With the summer season behind us, there’s no better time to reexamine all the high school classes. The Class of 2022 will be entering their sophomore season and has an abundance of uncovered talent. This summer has given Phenom Hoops a chance to get a closer look at some prospects that we feel are underrated and have the chance to breakout this season. This article will take a deeper look at some of those guys…
6’6 Elijah Gray (Carmel Christian/Team Synergy)
At this point, it honestly feels like Gray might be the most underrated prospect in North Carolina’s entire class. He possesses all the tools necessary to become a dominant two-way force, both physically and in terms of skill/versatility. Gray already has the size to operate around the basket, but also displays a high comfort level along the perimeter—where he’s proven to be a quality shooter and ball-handler. When he’s playing with something to prove, Gray is incredibly tough to contain. His motor and overall consistency has noticeably improved over the summer, but will have to continue developing to reach his long-term ceiling. Gray will be one to watch, as he could turn into a major contributor as soon as this season.
6’5 Avion Pinner (Riverside-Martin/Garner Road)
From a versatility standpoint, no player on this list is more intriguing than Pinner. He’s a long, fluid athlete with IQ and a tremendous amount of skill for his size/position. Pinner has an all-around offensive skillset with no real weaknesses on either end of the floor. Right now, it’s all about getting repetitions and working to seize his opportunity during the upcoming year. Pinner rebounds, pushes the break, makes intelligent decisions as a creator/playmaker, and can score the ball efficiently from anywhere on the court. It feels like he’s going to burst onto the scene this season and separate himself as one of the top tier prospects within North Carolina.
6’2 Manny Elliott (Dudley/Greensboro Warriors)
Everyone on this list is a basketball player only, except Elliott, who is a star football prospect that also happens to be quite talented on the hardwood.
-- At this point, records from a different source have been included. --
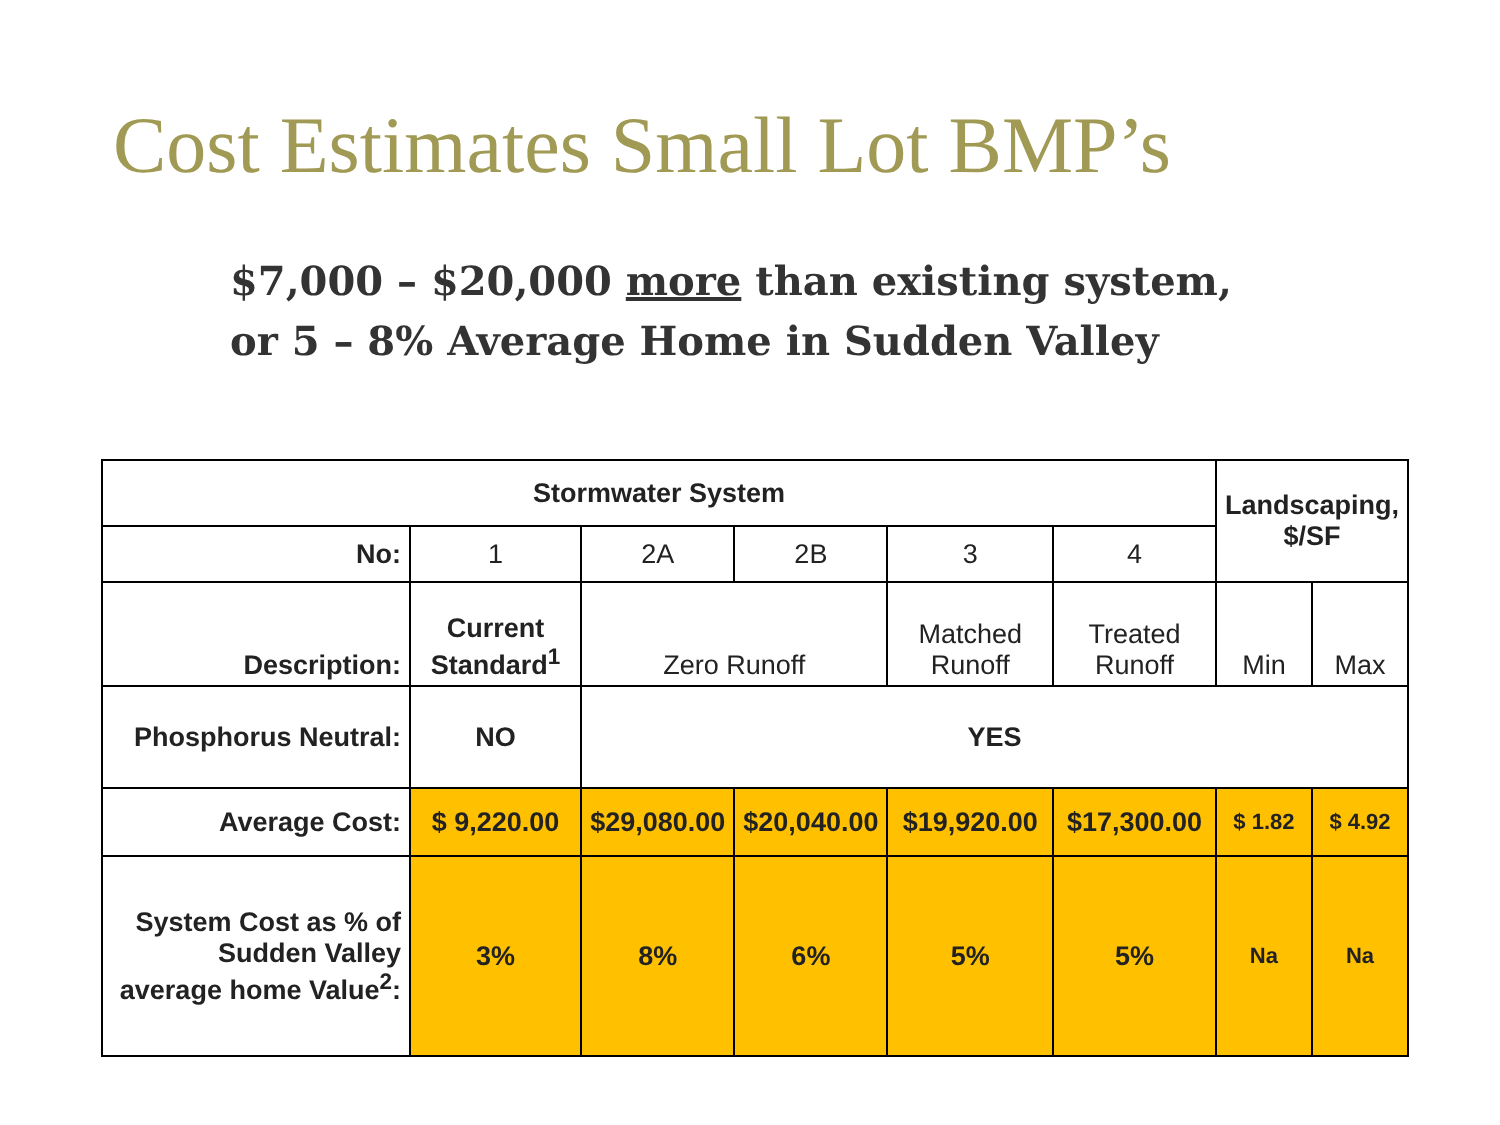Cost Estimates Small Lot BMP’s
$7,000 – $20,000 more than existing system,
or 5 – 8% Average Home in Sudden Valley
| Stormwater System | | | | | | Landscaping, $/SF | |
| --- | --- | --- | --- | --- | --- | --- | --- |
| No: | 1 | 2A | 2B | 3 | 4 | | |
| Description: | Current Standard<sup>1</sup> | Zero Runoff | | Matched Runoff | Treated Runoff | Min | Max |
| Phosphorus Neutral: | NO | YES | | | | | |
| Average Cost: | $ 9,220.00 | $29,080.00 | $20,040.00 | $19,920.00 | $17,300.00 | $ 1.82 | $ 4.92 |
| System Cost as % of Sudden Valley average home Value<sup>2</sup>: | 3% | 8% | 6% | 5% | 5% | Na | Na |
He’s an intense, electric guard prospect with phenomenal creation skills and the ability to legitimately fill it up from all three levels with relative ease. Elliott is a sneaky athlete that welcomes physical play and willingly meets opponents at the rim for dunks or blocks. He’s a reliable rebounder that pushes the break in transition and displays nice vision, especially for someone that is more of a scorer. With Dudley losing guys like Tyler Young and Isaiah Ray, Elliott should be able to quickly carve out a role as one of the better two-way prospects on this roster.
6’1 James Wilkins (Calvary Day/PSB)
There’s a lot to be excited about with the young, new-look Calvary Day squad, especially behind the play and two-way leadership of Wilkins. With star-guard Jackson Gammons headed to Citadel, Wilkins will have the keys to the car. He can be somewhat unassuming at first glance, but Wilkins is an absolute gamer with a ton of craftiness and the ability to dictate the offensive action with poise and maturity. His blend of scoring and playmaking is basically ideal for a modern-day floor general, considering he primarily looks to set up others but can assert himself and take advantage as needed. Wilkins has an excellent skillset, but also has the defensive motor to set the tone for this Calvary Day team throughout the upcoming season.
6’11 Christian Reeves (Cannon/Team CP3)
The ascension of Reeves has been quite interesting. We saw him last year in Spartanburg playing up with the Charlotte Nets and nobody around North Carolina really seemed to know who he was. At this point, Reeves should be turning into a household name, as he’s going to be an absolute star. His instincts, particularly on defense, and athletic fluidity at such a young age are almost unparalleled. Sure, Reeves needs to add some strength and continue to refine his offensive skillset, but there’s certainly something special here. He runs the floor like a gazelle, possesses touch with either hand, and rebounds/protects the rim at a very respectable rate at this stage in his development. Reeves should ultimately end up as one of the top five players in this class, especially if he continues on his current trajectory.